Pacíficos, neutros e correndo por fora das divergências políticas, os membros da Associação pensam tão somente em ajudar o Vasco lado a lado com a força da torcida. Sem acalentar partidarismos ou correntes políticas internas. “Por ser apolítica, a associação tem obrigação de ouvir todas as figuras do clube, imparcialmente. Não teremos nenhuma restrição. Ouvimos todas as partes. Todos os beneméritos poderiam participar da associação. Menos de 30% dos sócios fundadores da associação são sócios ou beneméritos ou participantes da gestão do Vasco, o que comprova a nossa isenção nos processos” – pontua Zagury.

A MATEMÁTICA DA ASSOCIAÇÃO

Firme em seu propósito, a Associação já publicou seu primeiro balanço. E os entrevistados mostraram-se muito otimistas com o resultado do inicio do movimento:

“A contribuição per capita tem aumentado desde os 377 reais do primeiro balanço publicado. O Vasco deve ter 12 milhões de torcedores. Se 3% aderirem, a arrecadação giraria em torno de 100 milhões de reais. Essa é uma projeção” – diz Zagury. “O número do primeiro mês não é representativo porque ainda estamos em fase de propagação. A razão de divulgarmos é darmos transparência, levarmos as pessoas a confiarem no que vem sendo feito. Não é a vaidade de dizer que deu certo, é o impulso para um trabalho sério e de muita clareza” – diz Vitor.

Os olhos de Isac novamente se iluminam quando ele usa o amor da torcida como ponto de esperança para que o projeto almeje sucesso:

“Eu me emociono quando vejo, como hoje, um vascaíno de São Luis do Maranhão doar 500 reais. Um torcedor de longe do Rio, mas apaixonado pelo clube e acreditando nesse propósito. Isso é comovente, é representativo, e nós esperamos que, através desses exemplos, os grandes vascaínos e beneméritos se sensibilizem por essa causa. A maior parte das contribuições vem de fora do rio. Apenas 33% dos contribuintes são do Rio” - revela.

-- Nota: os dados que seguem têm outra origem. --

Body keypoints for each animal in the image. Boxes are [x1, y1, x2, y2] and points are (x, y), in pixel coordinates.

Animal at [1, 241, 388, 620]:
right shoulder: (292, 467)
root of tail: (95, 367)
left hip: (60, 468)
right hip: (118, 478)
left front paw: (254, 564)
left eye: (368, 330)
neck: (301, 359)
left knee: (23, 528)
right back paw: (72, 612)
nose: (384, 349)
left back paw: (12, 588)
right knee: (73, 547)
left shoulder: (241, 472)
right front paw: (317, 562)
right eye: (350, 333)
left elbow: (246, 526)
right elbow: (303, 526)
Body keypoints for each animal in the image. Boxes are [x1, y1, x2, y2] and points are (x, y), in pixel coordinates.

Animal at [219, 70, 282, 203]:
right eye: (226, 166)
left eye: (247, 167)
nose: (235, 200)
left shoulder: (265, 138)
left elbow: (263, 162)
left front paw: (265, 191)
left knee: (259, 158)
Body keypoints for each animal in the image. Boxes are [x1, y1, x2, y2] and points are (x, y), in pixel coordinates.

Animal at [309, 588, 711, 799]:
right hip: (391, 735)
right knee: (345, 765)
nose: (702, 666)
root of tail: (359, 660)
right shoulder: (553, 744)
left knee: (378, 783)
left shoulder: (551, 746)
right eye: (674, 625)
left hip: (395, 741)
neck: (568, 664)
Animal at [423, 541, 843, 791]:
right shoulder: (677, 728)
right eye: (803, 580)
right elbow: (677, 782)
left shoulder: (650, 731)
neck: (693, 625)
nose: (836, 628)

Acreditando no projeto para arrecadar novos sócios, Vitor também faz suas contas acerca da mobilização dos vascaínos em favor do clube: “Por ter montado um bom time de futebol, por ter tomado iniciativas corretas, ocorre uma retroalimentação. O cuidado do time de agradecer a torcida a cada jogo revela essa força conjunta. A quase totalidade dos 13 milhões de vascaínos do Brasil contra apenas dois mil sócios do clube revelam que algo precisa ser feito para que a paixão faça o torcedor começar a abraçar mais de perto o clube. O Vasco precisa demonstrar que está percebendo essa mobilização e reagindo, dando o seu melhor também como agradecimento, alimentando essa relação” – afirma o jovem empreendedor.

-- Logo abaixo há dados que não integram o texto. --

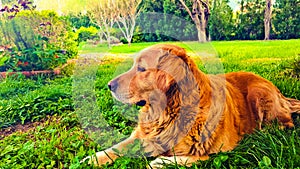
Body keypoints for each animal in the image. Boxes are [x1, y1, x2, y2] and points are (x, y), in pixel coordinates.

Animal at [83, 44, 300, 168]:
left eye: (142, 69)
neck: (168, 113)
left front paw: (159, 161)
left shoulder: (215, 152)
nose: (109, 85)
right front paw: (92, 159)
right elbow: (117, 147)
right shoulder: (142, 135)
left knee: (286, 124)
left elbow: (184, 158)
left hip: (259, 94)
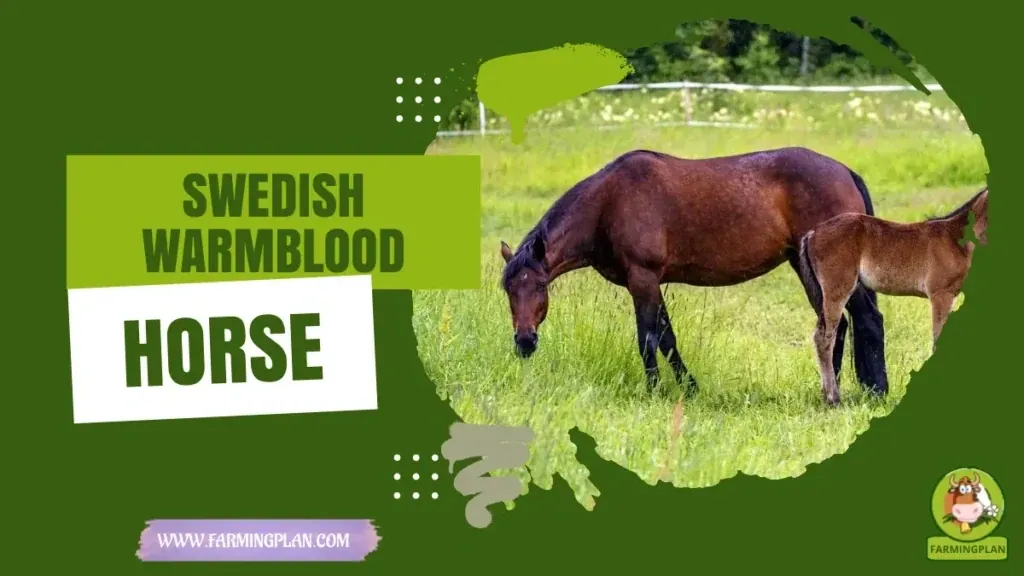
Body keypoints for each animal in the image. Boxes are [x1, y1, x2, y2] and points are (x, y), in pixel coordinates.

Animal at [498, 146, 889, 397]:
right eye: (508, 290)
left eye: (540, 286)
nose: (525, 342)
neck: (608, 203)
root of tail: (844, 172)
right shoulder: (649, 283)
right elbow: (667, 338)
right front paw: (689, 388)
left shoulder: (643, 279)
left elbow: (648, 338)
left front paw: (654, 390)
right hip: (806, 267)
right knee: (835, 326)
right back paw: (830, 390)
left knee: (867, 320)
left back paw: (876, 391)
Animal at [796, 187, 988, 406]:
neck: (955, 238)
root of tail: (812, 233)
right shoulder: (941, 294)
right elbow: (938, 340)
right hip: (837, 289)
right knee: (825, 337)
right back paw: (833, 398)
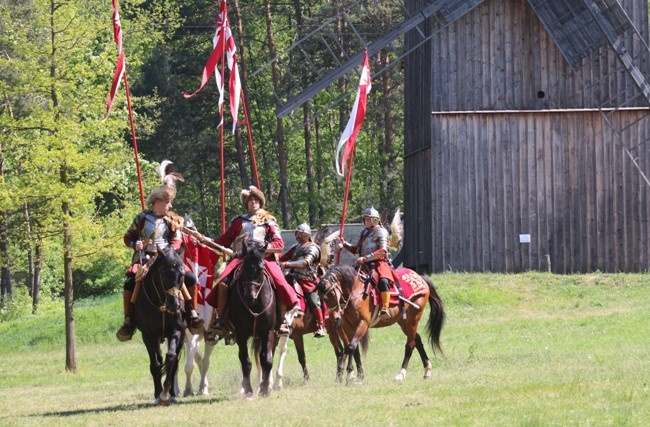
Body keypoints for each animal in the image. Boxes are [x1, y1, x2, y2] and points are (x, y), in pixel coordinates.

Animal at [132, 246, 186, 406]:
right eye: (164, 273)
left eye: (182, 274)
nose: (174, 305)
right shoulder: (148, 336)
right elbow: (155, 365)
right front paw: (158, 394)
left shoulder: (177, 331)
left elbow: (171, 358)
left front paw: (166, 393)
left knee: (173, 363)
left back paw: (172, 394)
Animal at [227, 239, 278, 400]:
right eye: (244, 266)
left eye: (261, 268)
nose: (250, 297)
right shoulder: (241, 334)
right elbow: (245, 361)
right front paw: (248, 390)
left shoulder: (268, 332)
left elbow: (266, 360)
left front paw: (265, 389)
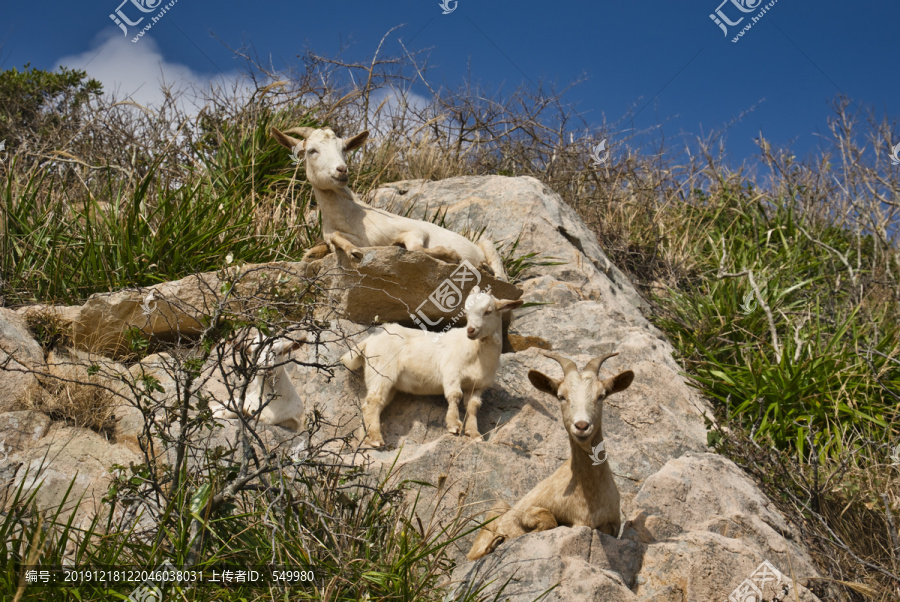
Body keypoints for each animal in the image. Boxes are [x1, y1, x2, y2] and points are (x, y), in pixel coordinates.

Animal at [268, 127, 506, 278]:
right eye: (311, 150)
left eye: (344, 149)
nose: (342, 170)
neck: (353, 217)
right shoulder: (336, 234)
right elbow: (333, 240)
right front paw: (351, 251)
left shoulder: (415, 230)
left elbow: (416, 248)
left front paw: (450, 254)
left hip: (488, 244)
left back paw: (486, 268)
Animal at [340, 284, 524, 446]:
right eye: (466, 311)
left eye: (488, 311)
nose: (470, 331)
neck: (477, 351)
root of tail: (369, 340)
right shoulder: (451, 372)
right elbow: (454, 396)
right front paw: (454, 426)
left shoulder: (478, 386)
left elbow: (472, 407)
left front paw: (474, 434)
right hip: (381, 371)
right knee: (372, 402)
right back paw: (376, 439)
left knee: (374, 404)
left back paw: (368, 437)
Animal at [468, 350, 636, 560]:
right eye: (561, 396)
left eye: (601, 395)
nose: (582, 426)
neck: (588, 497)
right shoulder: (527, 509)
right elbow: (546, 519)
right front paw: (504, 538)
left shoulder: (612, 525)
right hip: (496, 509)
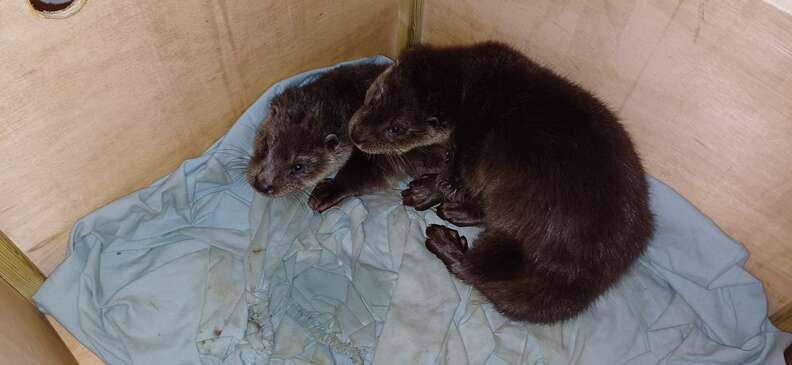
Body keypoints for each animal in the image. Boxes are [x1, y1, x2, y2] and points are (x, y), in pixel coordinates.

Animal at [246, 62, 446, 210]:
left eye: (298, 166)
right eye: (265, 145)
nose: (262, 184)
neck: (348, 101)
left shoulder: (376, 155)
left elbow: (362, 176)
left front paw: (327, 191)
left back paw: (422, 193)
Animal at [350, 41, 652, 322]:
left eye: (396, 129)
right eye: (374, 98)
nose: (356, 135)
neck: (470, 90)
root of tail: (590, 273)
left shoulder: (468, 146)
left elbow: (452, 179)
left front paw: (427, 191)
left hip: (525, 213)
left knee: (478, 270)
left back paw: (447, 239)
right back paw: (456, 214)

Apostando no combustível dessa paixão indizível e na força inexplicável dessa torcida contagiante, os dois entrevistados renderam créditos a todos os demais componentes da diretoria fundadora, colocando-se como representantes de um grupo unido e destemido.

Mais do que isso: como pontas-de-lança de uma imensa torcida que, ao apostar no exemplo desses fundadores, pode reeditar as páginas gloriosas do mais democrático e independente dos clubes do país, o único a ter um estádio construído com esforços de seus torcedores e admiradores fiéis.

Se olharmos o exemplo dessa Associação sob a mesma égide de nossos entrevistados, é possível acreditar que os versos de nosso hino podem se cumprir: “tua estrela na terra a brilhar ilumina o mar”.

Que assim seja com a Associação dos Amigos do Vasco da Gama!